Begin at the line that has "Does any single" and stop after the line that has "Which series has the widest spread of values?". Rewrite that part of the listing with "series" changed to "data set" and everything else unchanged, and omit the pictures.

Records provided —
________________
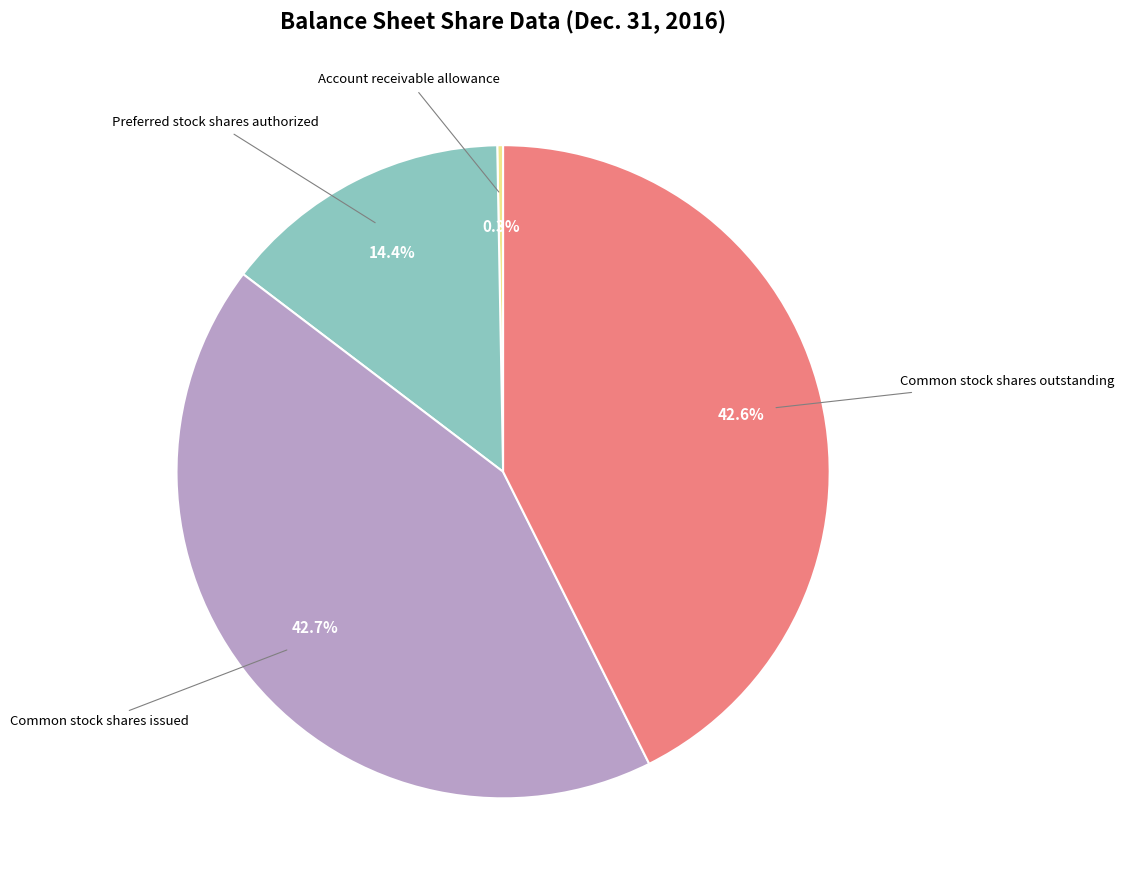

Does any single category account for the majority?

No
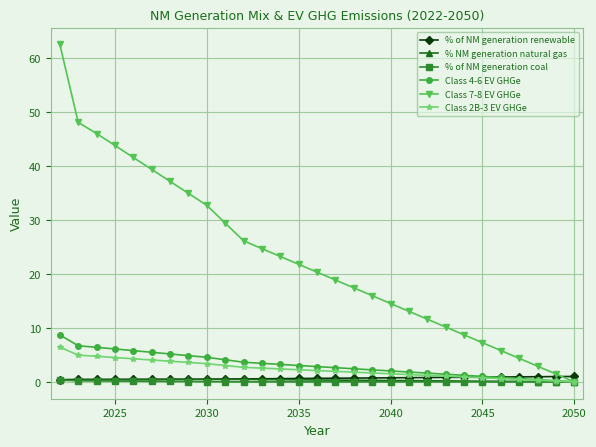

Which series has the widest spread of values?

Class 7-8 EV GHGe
________________
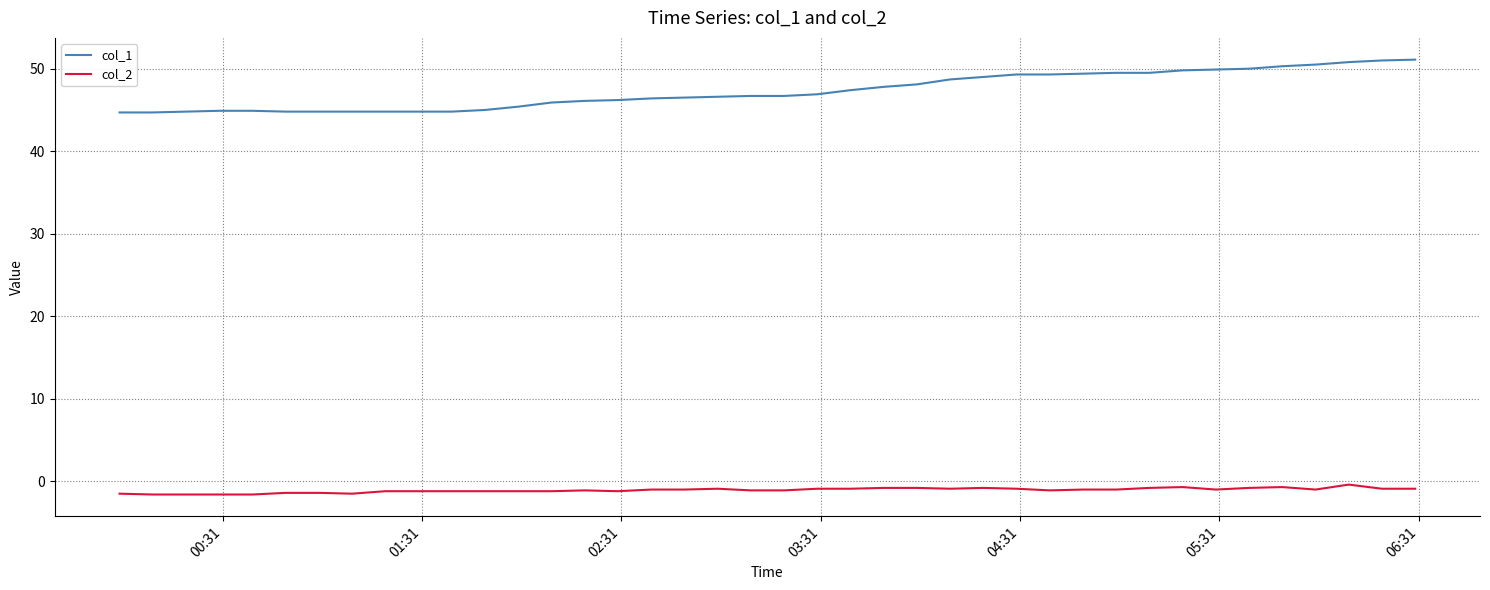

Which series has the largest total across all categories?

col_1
________________
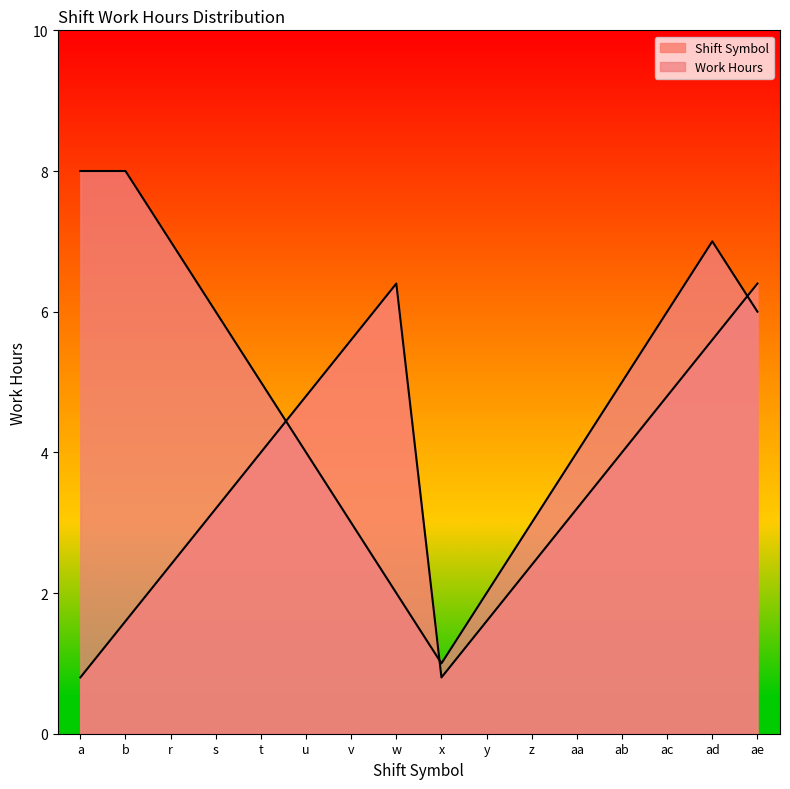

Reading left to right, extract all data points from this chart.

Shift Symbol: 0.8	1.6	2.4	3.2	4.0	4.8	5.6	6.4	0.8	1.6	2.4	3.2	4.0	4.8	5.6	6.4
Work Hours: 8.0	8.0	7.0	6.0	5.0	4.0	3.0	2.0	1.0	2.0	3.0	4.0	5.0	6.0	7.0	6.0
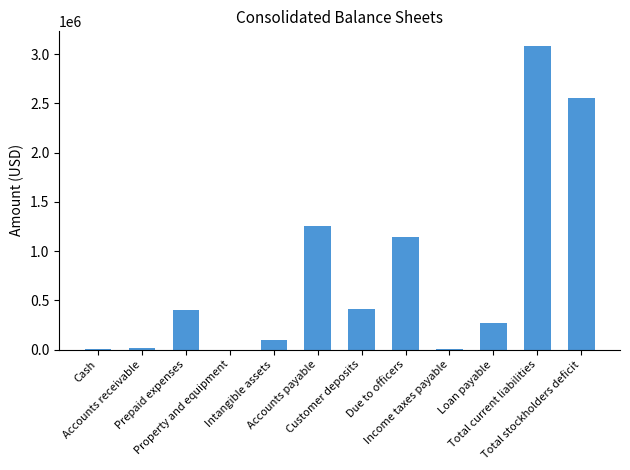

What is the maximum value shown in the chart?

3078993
________________
Task response —
Does any single category account for the majority?

No

Which data set has the widest spread of values?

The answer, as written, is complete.